# The problem:
Your reply should hold every record exactly as given, with no pictures in it.

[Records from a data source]
══════════════════════════════

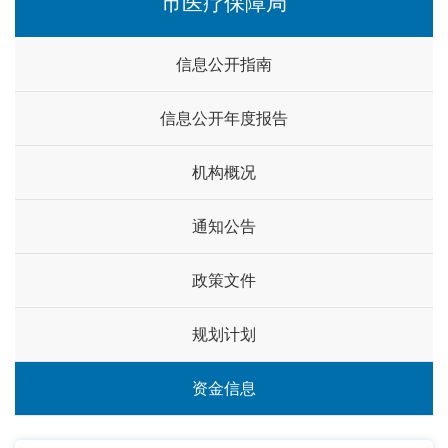
市医疗保障局
信息公开指南
信息公开年度报告
机构概况
通知公告
政策文件
规划计划
资金信息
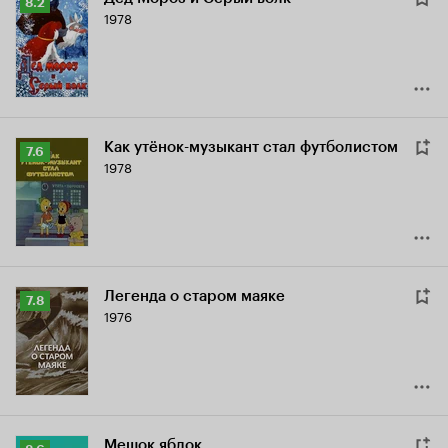
Рейтинг
8.2
1978
Кинопоиска
8.2
Как утёнок-музыкант стал футболистом
Рейтинг
7.6
1978
Кинопоиска
7.6
Легенда о старом маяке
Рейтинг
7.8
1976
Кинопоиска
7.8
Мешок яблок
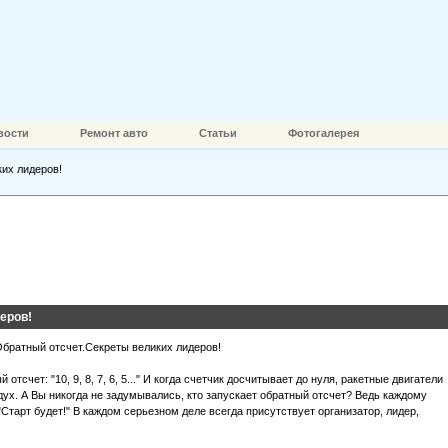
вости
Ремонт авто
Статьи
Фотогалерея
их лидеров!
еров!
тсчет: "10, 9, 8, 7, 6, 5..." И когда счетчик досчитывает до нуля, ракетные двигатели
ух. А Вы никогда не задумывались, кто запускает обратный отсчет? Ведь каждому
"Старт будет!" В каждом серьезном деле всегда присутствует организатор, лидер,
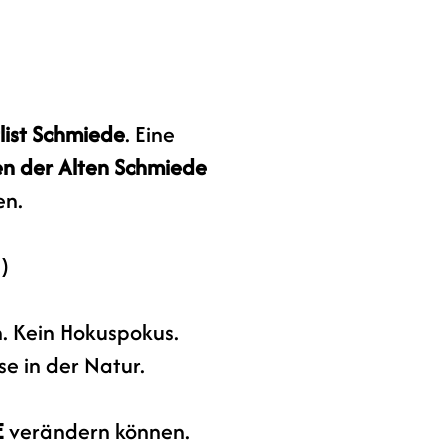
list Schmiede
. Eine
n der Alten Schmiede
en.
 )
n. Kein Hokuspokus.
se in der Natur.
E
verändern können.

══════════════════════════════

# Result of this exercise:
市医疗保障局
信息公开指南
信息公开年度报告
机构概况
通知公告
政策文件
规划计划
资金信息
Рейтинг
8.2
1978
Кинопоиска
8.2
Как утёнок-музыкант стал футболистом
Рейтинг
7.6
1978
Кинопоиска
7.6
Легенда о старом маяке
Рейтинг
7.8
1976
Кинопоиска
7.8
Мешок яблок
вости
Ремонт авто
Статьи
Фотогалерея
их лидеров!
еров!
тсчет: "10, 9, 8, 7, 6, 5..." И когда счетчик досчитывает до нуля, ракетные двигатели
ух. А Вы никогда не задумывались, кто запускает обратный отсчет? Ведь каждому
"Старт будет!" В каждом серьезном деле всегда присутствует организатор, лидер,
list Schmiede
. Eine
n der Alten Schmiede
en.
 )
n. Kein Hokuspokus.
se in der Natur.
E
verändern können.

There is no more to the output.